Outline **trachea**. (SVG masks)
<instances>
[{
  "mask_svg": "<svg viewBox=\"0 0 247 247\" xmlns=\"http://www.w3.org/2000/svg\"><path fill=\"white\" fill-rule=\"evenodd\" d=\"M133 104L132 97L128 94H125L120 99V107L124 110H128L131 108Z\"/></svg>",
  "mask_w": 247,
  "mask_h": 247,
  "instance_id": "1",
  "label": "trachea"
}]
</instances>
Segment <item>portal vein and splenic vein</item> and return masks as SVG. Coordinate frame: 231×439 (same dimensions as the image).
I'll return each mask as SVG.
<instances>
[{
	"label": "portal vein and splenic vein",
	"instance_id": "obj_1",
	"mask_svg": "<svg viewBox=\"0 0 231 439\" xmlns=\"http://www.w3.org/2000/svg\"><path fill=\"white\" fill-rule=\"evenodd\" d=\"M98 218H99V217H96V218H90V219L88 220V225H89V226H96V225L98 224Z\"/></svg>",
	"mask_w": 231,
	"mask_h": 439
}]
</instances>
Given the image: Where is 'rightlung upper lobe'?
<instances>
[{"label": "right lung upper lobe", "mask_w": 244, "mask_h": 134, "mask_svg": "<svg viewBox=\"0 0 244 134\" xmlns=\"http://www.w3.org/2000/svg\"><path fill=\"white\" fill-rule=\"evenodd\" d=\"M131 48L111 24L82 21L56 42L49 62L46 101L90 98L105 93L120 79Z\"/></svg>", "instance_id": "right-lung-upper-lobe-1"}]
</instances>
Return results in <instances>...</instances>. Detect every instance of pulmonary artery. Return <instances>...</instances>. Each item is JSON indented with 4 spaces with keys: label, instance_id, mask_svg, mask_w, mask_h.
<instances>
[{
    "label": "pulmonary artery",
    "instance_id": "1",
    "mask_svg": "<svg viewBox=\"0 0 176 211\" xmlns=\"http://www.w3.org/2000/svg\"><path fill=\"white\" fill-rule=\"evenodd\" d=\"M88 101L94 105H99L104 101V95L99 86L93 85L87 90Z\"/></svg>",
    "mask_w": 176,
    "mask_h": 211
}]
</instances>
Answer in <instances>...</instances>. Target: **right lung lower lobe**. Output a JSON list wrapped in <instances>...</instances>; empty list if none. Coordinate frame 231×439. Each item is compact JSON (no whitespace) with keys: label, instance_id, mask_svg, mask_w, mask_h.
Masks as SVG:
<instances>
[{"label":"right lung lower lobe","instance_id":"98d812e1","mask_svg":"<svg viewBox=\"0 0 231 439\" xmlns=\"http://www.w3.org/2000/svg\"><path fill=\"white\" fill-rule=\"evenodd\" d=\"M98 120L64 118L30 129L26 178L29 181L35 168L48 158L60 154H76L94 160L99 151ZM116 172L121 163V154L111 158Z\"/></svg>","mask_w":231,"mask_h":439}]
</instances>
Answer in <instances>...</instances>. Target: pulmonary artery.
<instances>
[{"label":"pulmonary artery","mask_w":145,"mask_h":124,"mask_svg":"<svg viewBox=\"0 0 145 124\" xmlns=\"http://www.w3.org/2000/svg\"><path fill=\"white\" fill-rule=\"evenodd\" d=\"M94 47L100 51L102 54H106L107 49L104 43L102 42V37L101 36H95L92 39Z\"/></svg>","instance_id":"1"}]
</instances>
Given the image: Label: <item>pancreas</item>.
:::::
To do: Pick out every line above that contains the word "image", and copy each one in full.

Full output:
Segment <item>portal vein and splenic vein</item> and return masks as SVG. Coordinate frame: 231×439 (same dimensions as the image).
Given the image: Where is 'rightlung upper lobe'?
Given the image: Label: <item>pancreas</item>.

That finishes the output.